While some investors seem convinced Shopify’s best and fastest growth years are behind it, I’m not so sure. Global retail is worth $24 trillion and online retail still accounts for less than one-fifth of it. There’s tremendous potential for e-commerce growth in developing markets and new territories for the next few decades.
Shopify’s asset-light and capital-efficient business model puts it in a good position to dominate a substantial chunk of this market. The platform already has a base of over a million vendors from across the world and the upcoming roll-out of fulfillment centres should give the company another edge over its smaller e-commerce rivals.
At its current pace of revenue growth, roughly 45%, the company could deliver a 10-fold return by 2026 or 2027.
Software as a service
Compared to online commerce, the market for international shipment software isn’t that big. Global demand for supply chain management software could exceed $8 billion by 2022, so it’s a fraction of global retail. However, there are very few players in this industry, which gives incumbents like Kinaxis (TSX:KXS) plenty of room to grow.
With an established foothold in the market and relatively less competition, Kinaxis has already delivered stunning returns for shareholders. The stock has already delivered a 700% return since listing in 2014. That’s an annual growth rate of 39.5% over six years.
Assuming future growth is slower, at just under 27% a year, the stock could deliver a 10-fold return by 2028 or 2029.

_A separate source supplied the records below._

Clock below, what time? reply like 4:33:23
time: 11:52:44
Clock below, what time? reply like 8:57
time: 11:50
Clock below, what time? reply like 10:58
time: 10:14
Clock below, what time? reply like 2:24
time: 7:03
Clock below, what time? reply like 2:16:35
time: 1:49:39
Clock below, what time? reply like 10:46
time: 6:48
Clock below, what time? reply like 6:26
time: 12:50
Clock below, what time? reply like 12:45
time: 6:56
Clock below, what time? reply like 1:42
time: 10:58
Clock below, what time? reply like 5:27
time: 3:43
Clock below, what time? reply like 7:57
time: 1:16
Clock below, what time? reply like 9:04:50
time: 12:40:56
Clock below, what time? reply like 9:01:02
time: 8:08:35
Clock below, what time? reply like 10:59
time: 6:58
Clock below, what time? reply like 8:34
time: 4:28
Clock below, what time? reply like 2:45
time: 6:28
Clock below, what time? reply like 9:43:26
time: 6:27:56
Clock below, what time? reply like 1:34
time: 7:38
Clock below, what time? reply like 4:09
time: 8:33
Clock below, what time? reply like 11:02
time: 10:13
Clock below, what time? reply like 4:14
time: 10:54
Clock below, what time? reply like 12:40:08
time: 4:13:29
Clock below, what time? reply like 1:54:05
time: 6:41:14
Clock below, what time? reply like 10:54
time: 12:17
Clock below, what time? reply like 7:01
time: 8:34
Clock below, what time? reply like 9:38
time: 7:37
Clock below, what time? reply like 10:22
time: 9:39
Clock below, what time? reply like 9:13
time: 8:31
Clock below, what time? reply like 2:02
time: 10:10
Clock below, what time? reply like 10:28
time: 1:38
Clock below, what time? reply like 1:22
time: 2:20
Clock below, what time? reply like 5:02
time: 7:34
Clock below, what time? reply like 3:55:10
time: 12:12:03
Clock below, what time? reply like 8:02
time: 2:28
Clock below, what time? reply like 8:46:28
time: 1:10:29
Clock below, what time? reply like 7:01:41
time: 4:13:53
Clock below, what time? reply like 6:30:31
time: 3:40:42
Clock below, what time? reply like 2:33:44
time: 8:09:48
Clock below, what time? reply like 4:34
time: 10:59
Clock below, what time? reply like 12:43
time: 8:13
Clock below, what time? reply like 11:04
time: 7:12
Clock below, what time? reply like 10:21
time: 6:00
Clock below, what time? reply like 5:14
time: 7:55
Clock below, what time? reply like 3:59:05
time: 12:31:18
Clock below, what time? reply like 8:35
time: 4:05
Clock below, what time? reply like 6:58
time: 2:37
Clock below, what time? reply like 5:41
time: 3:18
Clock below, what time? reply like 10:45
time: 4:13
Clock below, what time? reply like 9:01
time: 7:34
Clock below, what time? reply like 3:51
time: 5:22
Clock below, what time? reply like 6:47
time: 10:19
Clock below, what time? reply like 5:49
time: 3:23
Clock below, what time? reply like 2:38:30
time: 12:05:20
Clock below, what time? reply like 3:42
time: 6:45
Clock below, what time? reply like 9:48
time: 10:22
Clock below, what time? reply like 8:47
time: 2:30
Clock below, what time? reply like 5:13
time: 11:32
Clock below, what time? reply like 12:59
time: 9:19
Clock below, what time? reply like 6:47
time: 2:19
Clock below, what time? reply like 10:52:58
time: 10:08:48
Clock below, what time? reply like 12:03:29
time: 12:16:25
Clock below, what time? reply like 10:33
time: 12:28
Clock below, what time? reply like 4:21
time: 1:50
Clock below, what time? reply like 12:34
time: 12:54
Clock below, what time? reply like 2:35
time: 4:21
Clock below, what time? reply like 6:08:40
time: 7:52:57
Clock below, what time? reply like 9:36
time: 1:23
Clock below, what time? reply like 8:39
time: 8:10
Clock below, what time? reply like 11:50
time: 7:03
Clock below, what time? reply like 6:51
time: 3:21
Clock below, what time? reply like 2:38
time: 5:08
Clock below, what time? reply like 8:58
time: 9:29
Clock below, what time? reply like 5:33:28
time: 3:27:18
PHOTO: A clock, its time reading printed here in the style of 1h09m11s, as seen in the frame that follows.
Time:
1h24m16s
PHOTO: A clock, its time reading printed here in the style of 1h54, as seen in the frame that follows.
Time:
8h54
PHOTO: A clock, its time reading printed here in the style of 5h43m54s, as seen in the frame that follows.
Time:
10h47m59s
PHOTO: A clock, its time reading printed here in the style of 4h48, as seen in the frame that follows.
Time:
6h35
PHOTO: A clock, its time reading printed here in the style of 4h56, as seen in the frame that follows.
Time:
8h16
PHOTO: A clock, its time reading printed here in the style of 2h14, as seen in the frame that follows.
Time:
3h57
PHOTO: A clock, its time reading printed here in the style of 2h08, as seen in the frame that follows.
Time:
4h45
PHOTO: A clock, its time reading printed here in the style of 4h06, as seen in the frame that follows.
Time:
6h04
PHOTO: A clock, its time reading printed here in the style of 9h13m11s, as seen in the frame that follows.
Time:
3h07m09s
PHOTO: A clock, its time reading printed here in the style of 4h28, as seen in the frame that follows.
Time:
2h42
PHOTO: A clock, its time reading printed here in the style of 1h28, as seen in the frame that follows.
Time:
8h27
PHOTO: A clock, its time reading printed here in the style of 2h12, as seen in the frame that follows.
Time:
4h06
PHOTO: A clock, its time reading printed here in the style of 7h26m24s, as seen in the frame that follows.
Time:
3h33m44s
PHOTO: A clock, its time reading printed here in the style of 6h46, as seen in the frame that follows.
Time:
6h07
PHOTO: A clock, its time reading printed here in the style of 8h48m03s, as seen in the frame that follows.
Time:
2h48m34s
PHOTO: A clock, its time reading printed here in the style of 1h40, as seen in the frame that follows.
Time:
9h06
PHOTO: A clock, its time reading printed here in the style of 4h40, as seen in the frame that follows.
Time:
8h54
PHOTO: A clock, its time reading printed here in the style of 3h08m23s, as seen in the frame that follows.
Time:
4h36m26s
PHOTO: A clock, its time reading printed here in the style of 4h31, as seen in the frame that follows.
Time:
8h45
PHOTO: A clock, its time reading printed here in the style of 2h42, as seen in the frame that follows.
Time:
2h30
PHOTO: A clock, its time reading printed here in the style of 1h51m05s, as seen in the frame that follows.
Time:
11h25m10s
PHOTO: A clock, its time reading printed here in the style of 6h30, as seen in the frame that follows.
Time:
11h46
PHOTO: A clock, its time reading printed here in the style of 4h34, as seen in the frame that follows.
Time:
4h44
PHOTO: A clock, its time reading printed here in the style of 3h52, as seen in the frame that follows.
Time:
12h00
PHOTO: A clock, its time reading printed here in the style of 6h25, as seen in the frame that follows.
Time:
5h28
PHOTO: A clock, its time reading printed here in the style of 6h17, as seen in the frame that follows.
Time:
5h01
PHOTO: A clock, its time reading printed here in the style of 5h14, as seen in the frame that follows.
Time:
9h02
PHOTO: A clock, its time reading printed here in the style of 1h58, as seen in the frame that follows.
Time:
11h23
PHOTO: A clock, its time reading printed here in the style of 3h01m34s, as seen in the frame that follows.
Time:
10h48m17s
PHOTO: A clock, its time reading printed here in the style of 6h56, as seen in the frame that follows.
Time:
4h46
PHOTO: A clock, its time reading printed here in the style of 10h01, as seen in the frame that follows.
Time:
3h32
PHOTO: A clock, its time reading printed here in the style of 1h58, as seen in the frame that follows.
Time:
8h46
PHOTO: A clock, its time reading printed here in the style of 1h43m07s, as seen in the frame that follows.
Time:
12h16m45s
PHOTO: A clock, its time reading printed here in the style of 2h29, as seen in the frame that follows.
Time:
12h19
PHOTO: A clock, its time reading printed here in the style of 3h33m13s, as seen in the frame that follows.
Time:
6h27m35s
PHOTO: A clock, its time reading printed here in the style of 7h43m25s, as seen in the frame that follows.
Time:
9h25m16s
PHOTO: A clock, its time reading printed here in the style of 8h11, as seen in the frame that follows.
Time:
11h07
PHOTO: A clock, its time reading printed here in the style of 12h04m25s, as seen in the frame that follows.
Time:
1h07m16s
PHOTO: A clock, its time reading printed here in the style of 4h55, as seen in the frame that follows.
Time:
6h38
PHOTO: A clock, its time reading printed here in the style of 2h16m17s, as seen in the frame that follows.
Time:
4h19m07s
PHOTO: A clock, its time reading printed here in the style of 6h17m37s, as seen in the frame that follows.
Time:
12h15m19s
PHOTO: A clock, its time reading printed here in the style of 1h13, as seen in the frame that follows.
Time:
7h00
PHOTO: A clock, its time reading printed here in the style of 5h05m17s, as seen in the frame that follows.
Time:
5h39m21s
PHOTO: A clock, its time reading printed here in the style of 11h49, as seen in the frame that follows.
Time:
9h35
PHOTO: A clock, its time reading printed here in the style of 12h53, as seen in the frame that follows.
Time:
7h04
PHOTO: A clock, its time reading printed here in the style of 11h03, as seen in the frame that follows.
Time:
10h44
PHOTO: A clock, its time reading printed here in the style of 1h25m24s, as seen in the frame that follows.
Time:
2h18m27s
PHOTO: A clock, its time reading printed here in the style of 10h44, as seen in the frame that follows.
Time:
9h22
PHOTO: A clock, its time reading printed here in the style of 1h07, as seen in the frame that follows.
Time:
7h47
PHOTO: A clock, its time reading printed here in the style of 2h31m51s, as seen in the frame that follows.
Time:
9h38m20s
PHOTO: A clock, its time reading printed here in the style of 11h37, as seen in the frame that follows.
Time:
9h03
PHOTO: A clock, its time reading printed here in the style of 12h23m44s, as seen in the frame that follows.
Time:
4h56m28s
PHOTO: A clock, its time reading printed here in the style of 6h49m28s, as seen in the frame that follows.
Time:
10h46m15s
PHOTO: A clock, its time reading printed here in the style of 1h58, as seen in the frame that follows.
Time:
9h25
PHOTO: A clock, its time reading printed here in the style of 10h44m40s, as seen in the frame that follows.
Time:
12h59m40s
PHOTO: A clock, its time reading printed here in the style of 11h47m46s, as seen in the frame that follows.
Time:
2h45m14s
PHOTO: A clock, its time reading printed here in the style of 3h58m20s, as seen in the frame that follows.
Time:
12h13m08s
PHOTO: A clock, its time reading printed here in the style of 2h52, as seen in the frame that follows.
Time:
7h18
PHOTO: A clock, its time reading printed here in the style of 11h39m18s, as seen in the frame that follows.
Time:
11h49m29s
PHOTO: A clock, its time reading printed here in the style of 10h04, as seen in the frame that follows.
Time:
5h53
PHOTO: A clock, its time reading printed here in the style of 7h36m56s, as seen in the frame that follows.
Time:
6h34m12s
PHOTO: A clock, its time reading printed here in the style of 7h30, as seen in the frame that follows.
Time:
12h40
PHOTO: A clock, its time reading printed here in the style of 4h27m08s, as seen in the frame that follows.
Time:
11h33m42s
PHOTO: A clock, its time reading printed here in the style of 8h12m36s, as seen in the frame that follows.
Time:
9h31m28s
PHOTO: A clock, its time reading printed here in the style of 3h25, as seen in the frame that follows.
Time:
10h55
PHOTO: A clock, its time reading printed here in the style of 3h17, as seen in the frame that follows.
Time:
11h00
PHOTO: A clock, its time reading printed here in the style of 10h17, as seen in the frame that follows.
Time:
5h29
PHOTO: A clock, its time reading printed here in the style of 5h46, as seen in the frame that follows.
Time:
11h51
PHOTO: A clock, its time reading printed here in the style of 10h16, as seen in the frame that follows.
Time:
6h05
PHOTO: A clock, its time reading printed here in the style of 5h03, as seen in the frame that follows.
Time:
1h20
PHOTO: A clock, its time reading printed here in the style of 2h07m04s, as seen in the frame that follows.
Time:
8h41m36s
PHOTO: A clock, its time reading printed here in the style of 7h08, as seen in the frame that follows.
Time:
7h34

Can the company deliver this stunning performance? I believe it can, based on the proven track record of other software-as-a-service giants. Enterprise customers tend to have higher retention rates, and the software they purchase tends to have lucrative margins. Kinaxis reported gross margin at 73% in its latest quarter. Meanwhile, cash from operations expanded 81% quarter on quarter.
That gives the Kinaxis team plenty of room to reinvest in the business, create new features for the platform, acquire smaller innovative startups, and ultimately reward shareholders with attractive returns.